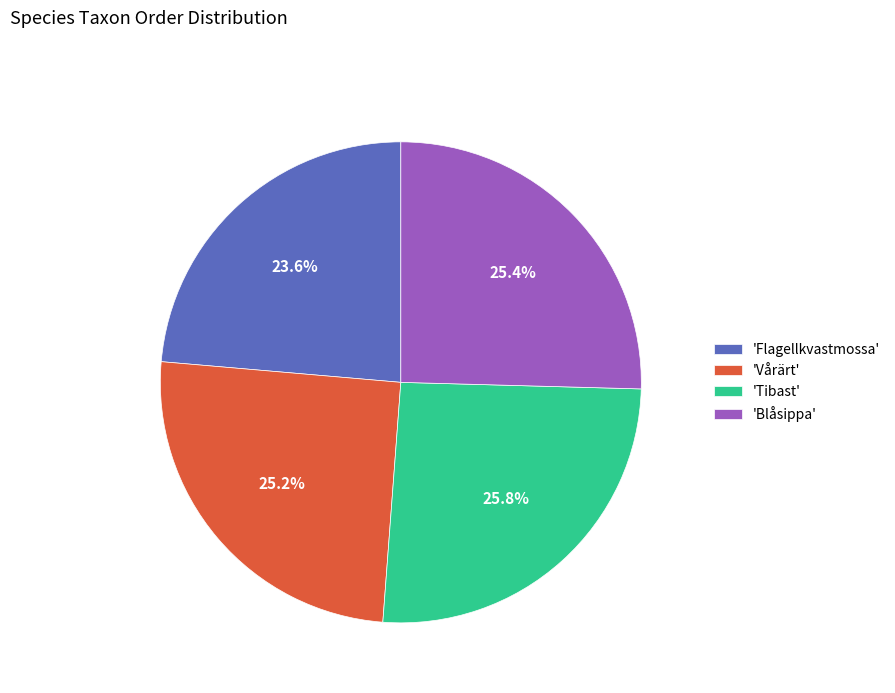

Which category has the smallest portion of the pie?

'Flagellkvastmossa'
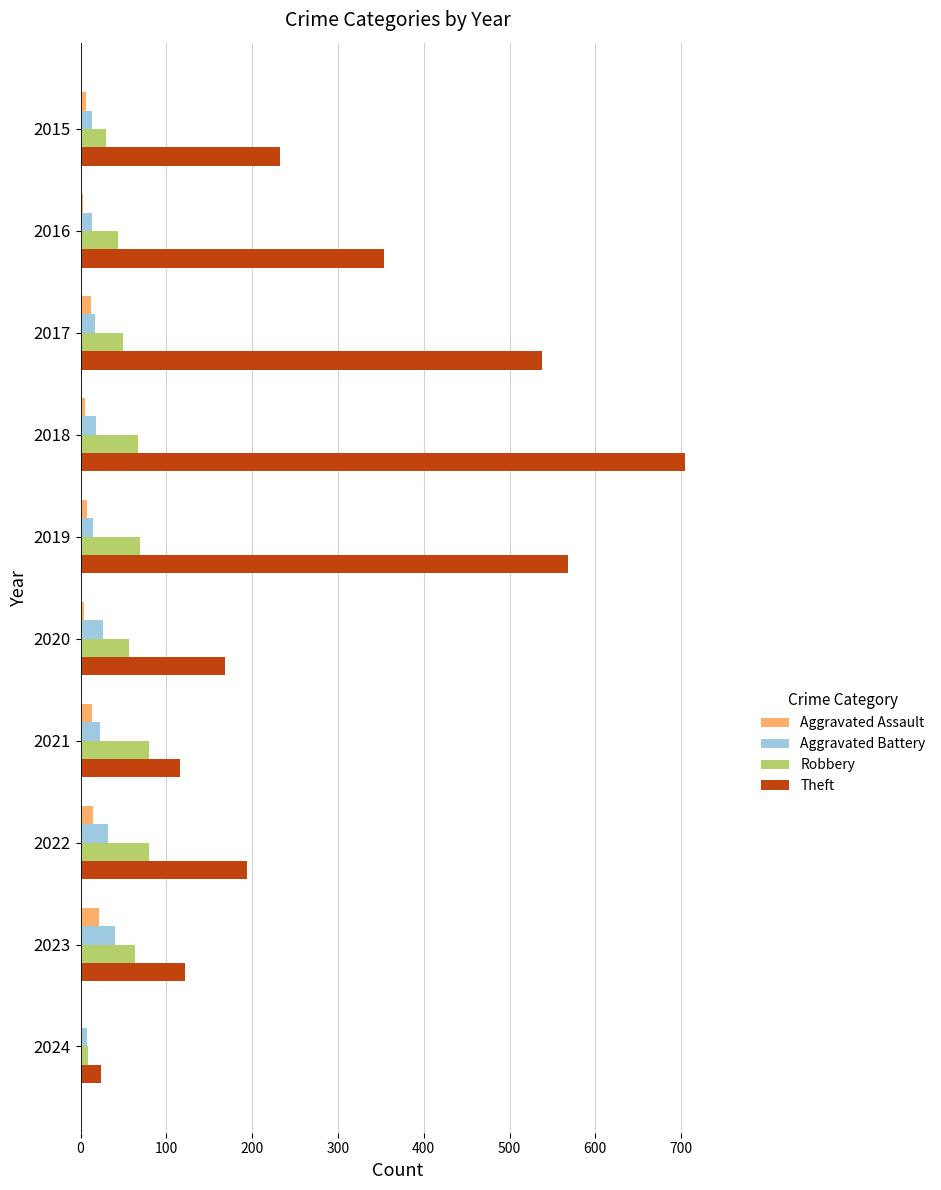

What is the sum of all Robbery values?

549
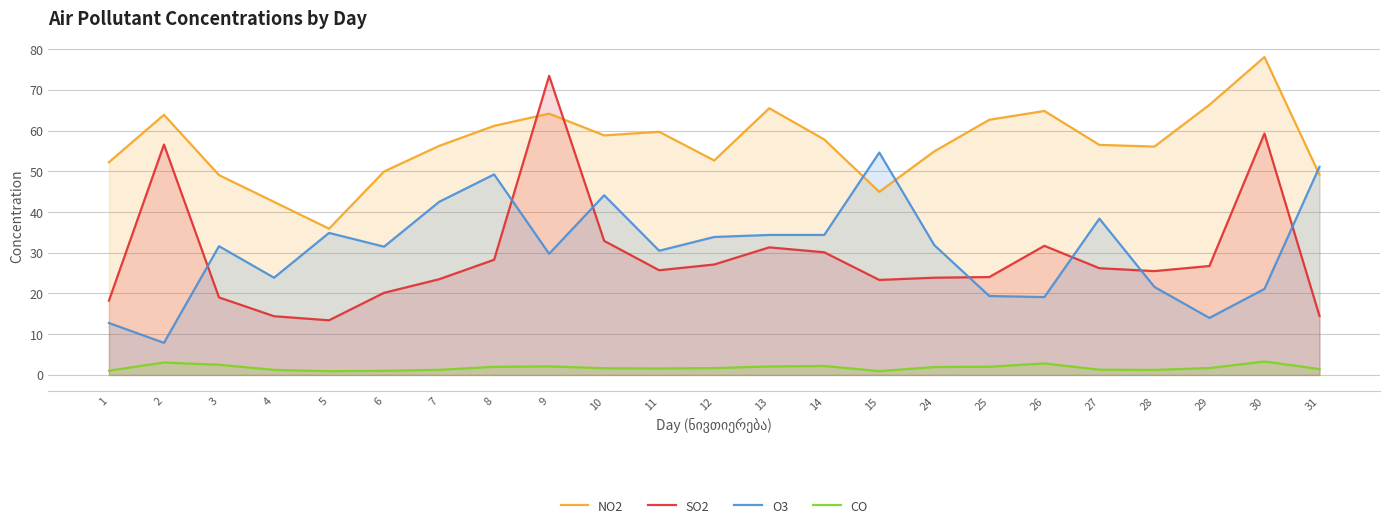

True or false: NO2 has a value of 58.8 at 10.

True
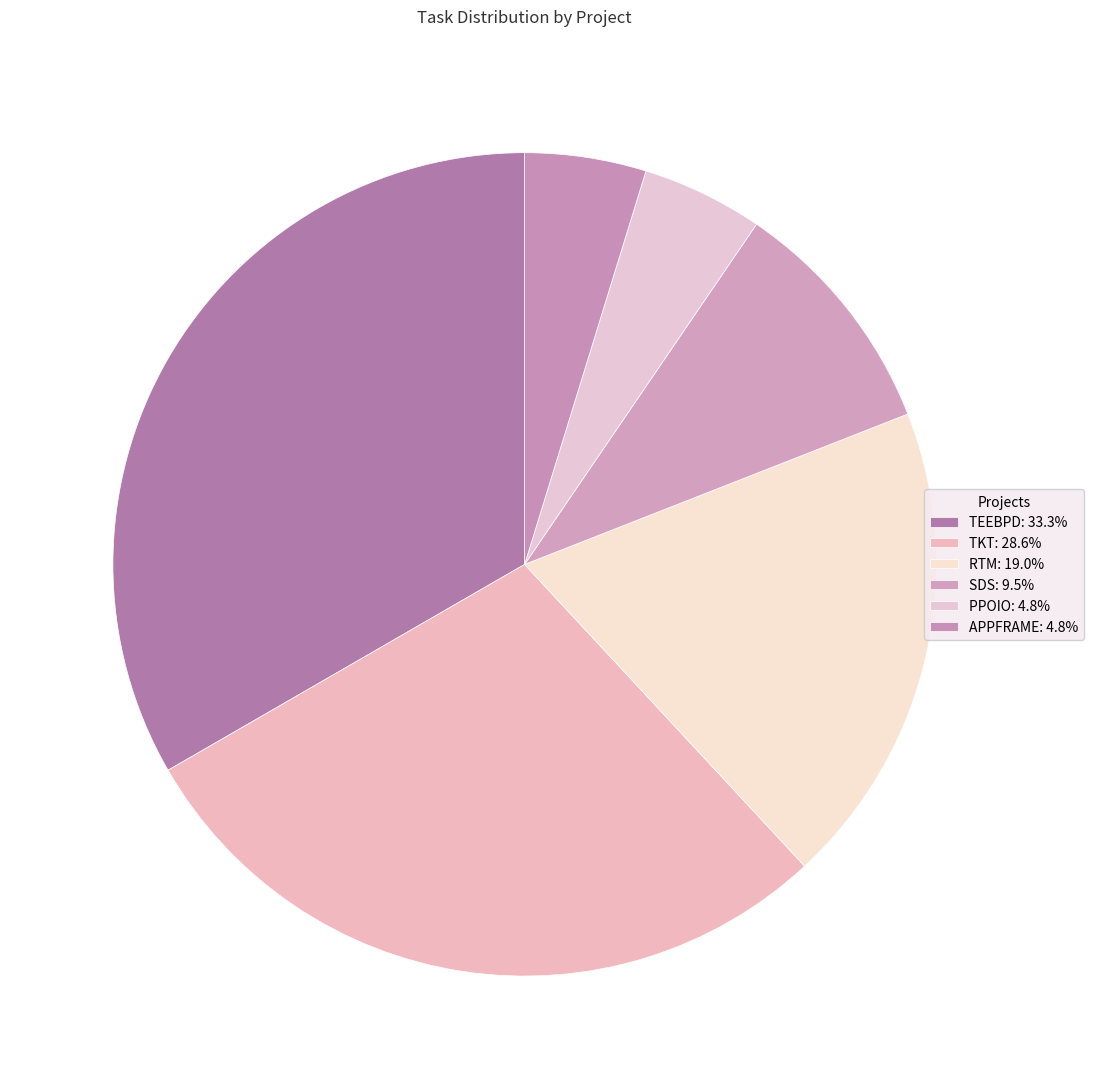

True or false: PPOIO accounts for 14% of the total.

False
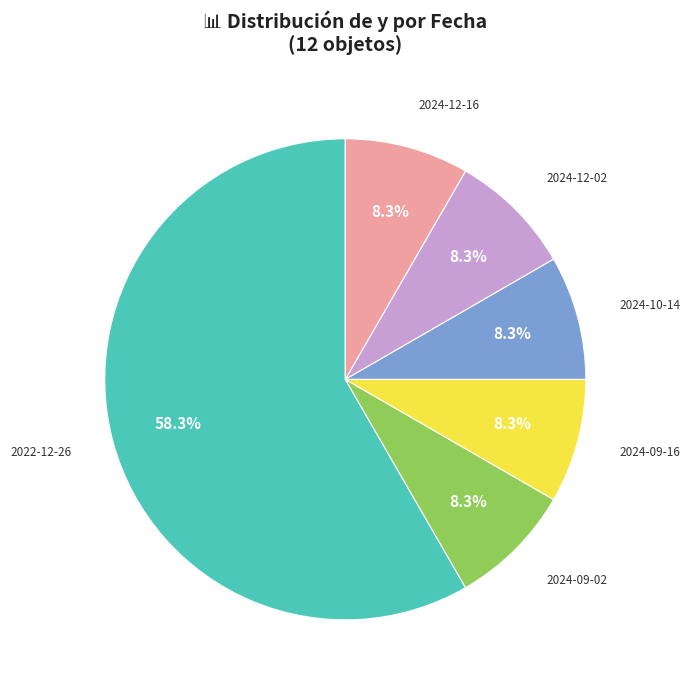

Do 2024-12-02 and 2022-12-26 together represent more than half of the pie?

Yes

**Work instruction**.
Copy out the data above word for word, leaving the pictures out.

**Written response**.
Which category has the smallest portion of the pie?

'Flagellkvastmossa'

What is the sum of all Robbery values?

549

True or false: NO2 has a value of 58.8 at 10.

True

True or false: PPOIO accounts for 14% of the total.

False

Do 2024-12-02 and 2022-12-26 together represent more than half of the pie?

Yes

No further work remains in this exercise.